Consigne A >>
Répondez à ces questions d'après l'extrait sur « La liseuse » :
(i) En quelle année et dans quelle ville le croquis a-t-il été découvert ?
(ii) Quel poste Michael Swicklik occupe-t-il, et dans quel musée ?
(iii) Jusqu'à quelle date la série des « Figures de fantaisie » est-elle présentée à la National Gallery ?

Extrait du texte >>
Pendant des années, on a cru qu’un homme se cachait derrière ses traits fins. Mais un croquis découvert à Paris en 2012 a motivé l’ouverture d’une enquête poussée qui a permis de révéler le vrai visage de « La liseuse », oeuvre du peintre français Jean-Honoré Fragonard.
« Le dessin a mis en évidence cette erreur potentielle », explique Michael Swicklik, restaurateur en chef d’un grand musée de Washington, la National Gallery of Art, en ajustant ses lunettes servant de loupes pour examiner de près le lumineux portrait peint il y a 250 ans d’une jeune fille vêtue d’une robe jaune vif et absorbée par sa lecture.
Michael Swicklik et deux autres experts ont employé des techniques d’imagerie semblables à celles que la Nasa a déployées pour sa mission sur Mars afin de prouver que ce trésor de la peinture appartenait bien à l’audacieuse série des « Figures de fantaisie », des portraits peints par Fragonard une vingtaine d’années avant la Révolution française.
Ces « Figures de fantaisie », qui montrent des membres de l’entourage de Fragonard aux poses théâtrales et vêtus de costumes extravagants, portant le plus souvent leurs regards hors du cadre, sont l’un des « chefs-d’oeuvre absolus de l’histoire de la peinture », estime Guillaume Faroult, expert au Louvre de la peinture française du 18e siècle et passionné par cette série présentée à la National Gallery jusqu’au 3 décembre.

Données de l'exercice >>

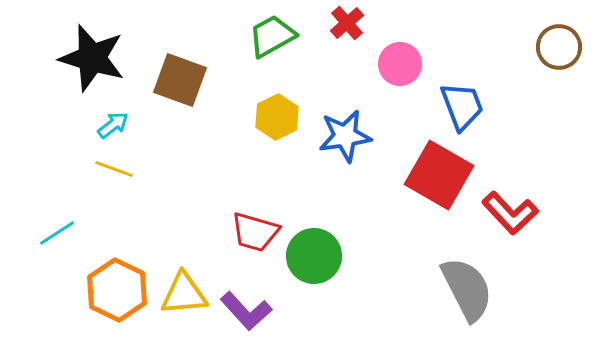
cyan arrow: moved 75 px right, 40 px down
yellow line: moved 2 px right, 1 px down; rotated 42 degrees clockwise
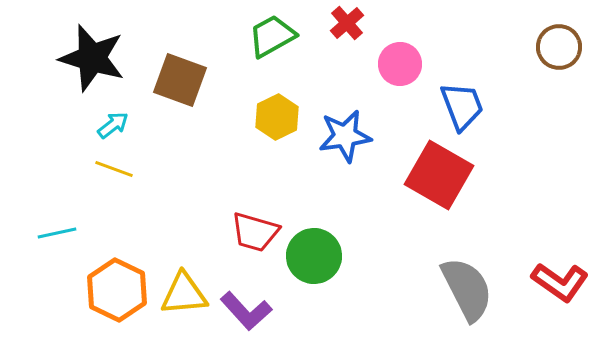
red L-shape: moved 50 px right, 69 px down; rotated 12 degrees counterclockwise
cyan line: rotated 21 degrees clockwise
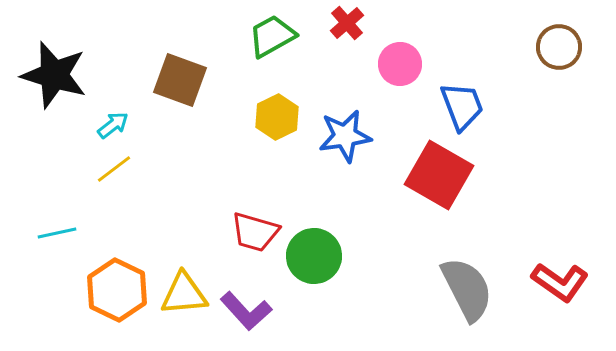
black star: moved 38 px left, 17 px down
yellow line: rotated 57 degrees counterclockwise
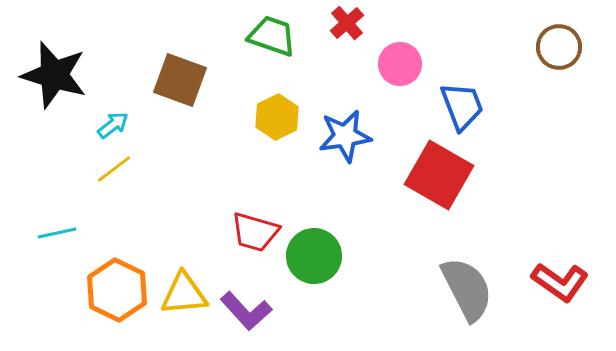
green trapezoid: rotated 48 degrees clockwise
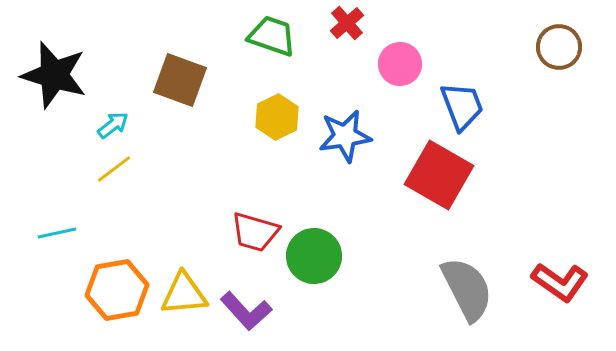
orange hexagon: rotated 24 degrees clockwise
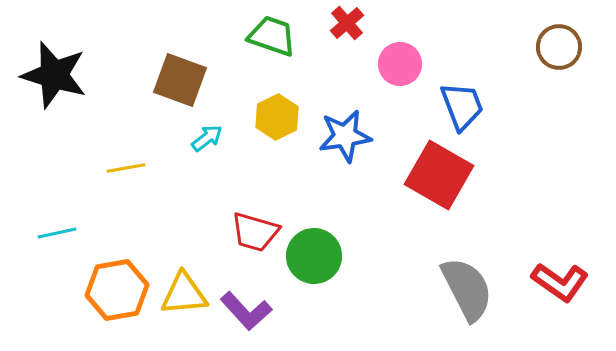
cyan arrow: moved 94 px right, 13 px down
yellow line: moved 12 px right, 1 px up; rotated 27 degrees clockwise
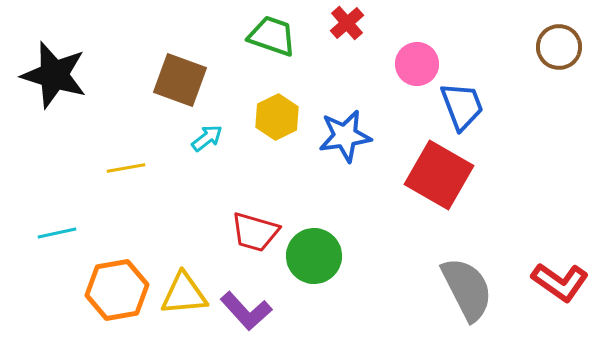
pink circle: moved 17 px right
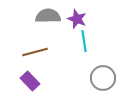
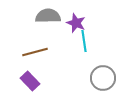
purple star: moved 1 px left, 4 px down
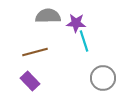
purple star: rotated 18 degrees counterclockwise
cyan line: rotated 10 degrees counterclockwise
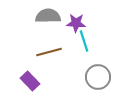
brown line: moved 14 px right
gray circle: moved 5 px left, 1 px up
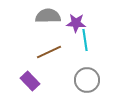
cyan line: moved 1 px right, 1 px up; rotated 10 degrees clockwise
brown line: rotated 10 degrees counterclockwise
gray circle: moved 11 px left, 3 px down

==

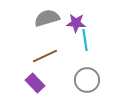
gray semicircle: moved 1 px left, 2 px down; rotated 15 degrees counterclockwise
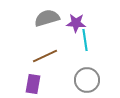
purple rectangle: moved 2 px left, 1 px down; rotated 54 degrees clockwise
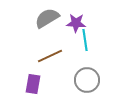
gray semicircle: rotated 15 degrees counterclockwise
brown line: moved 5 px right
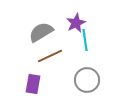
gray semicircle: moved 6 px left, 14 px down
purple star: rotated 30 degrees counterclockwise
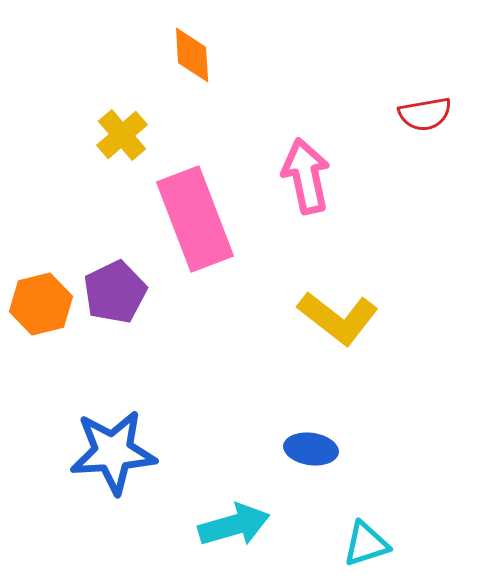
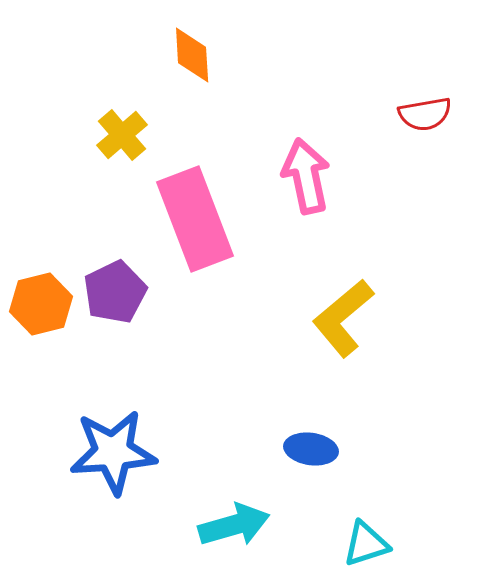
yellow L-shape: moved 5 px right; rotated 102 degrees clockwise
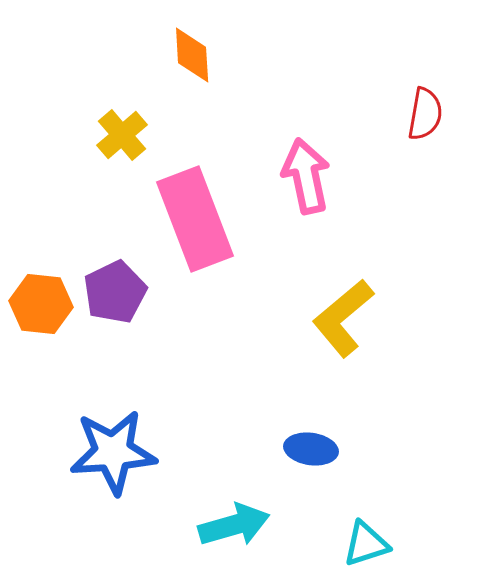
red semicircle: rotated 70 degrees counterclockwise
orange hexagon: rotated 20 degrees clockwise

* * *

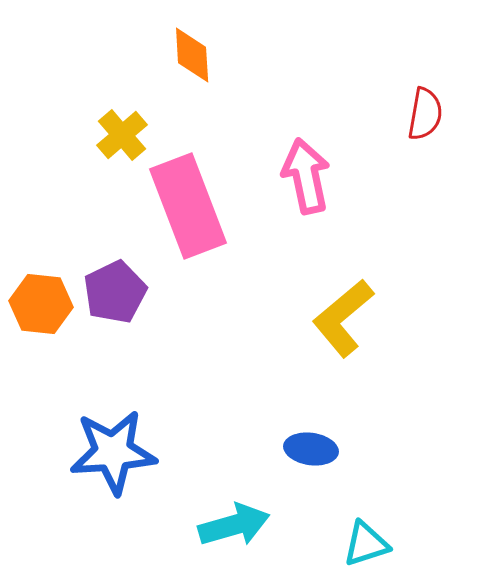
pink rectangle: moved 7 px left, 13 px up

Consigne B >> Recopiez sans rien changer, parmi les lignes placées après l'extrait, celles qui vont de la ligne contenant « cyan arrow: moved 75 px right, 40 px down » jusqu'à la ligne contenant « gray circle: moved 5 px left, 1 px up » incluse. N'y mettez pas les images.

Corrigé A >>
(i) En 2012, à Paris.
(ii) Il est restaurateur en chef à la National Gallery of Art de Washington.
(iii) Jusqu'au 3 décembre.

Corrigé B >>
cyan arrow: moved 75 px right, 40 px down
yellow line: moved 2 px right, 1 px down; rotated 42 degrees clockwise
red L-shape: moved 50 px right, 69 px down; rotated 12 degrees counterclockwise
cyan line: rotated 21 degrees clockwise
black star: moved 38 px left, 17 px down
yellow line: rotated 57 degrees counterclockwise
green trapezoid: rotated 48 degrees clockwise
orange hexagon: rotated 24 degrees clockwise
cyan arrow: moved 94 px right, 13 px down
yellow line: moved 12 px right, 1 px up; rotated 27 degrees clockwise
pink circle: moved 17 px right
purple star: moved 1 px left, 4 px down
purple star: rotated 18 degrees counterclockwise
cyan line: rotated 10 degrees counterclockwise
brown line: moved 14 px right
gray circle: moved 5 px left, 1 px up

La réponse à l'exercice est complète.